-- What is being asked --
Set the images aside and retype the whole listing exactly.

(Recorded information)

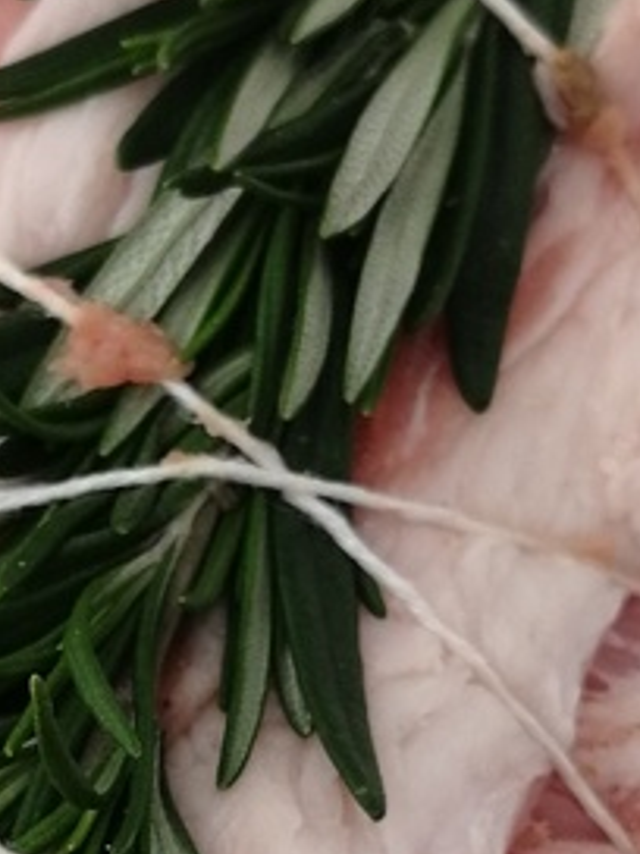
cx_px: 163
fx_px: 3131
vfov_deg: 15.2
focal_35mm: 127
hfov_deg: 11.6
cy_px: 914
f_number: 1.8
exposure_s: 1/100
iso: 64
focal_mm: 3.95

(End Recorded information)

-- Output for this exercise --
cx_px: 163
fx_px: 3131
vfov_deg: 15.2
focal_35mm: 127
hfov_deg: 11.6
cy_px: 914
f_number: 1.8
exposure_s: 1/100
iso: 64
focal_mm: 3.95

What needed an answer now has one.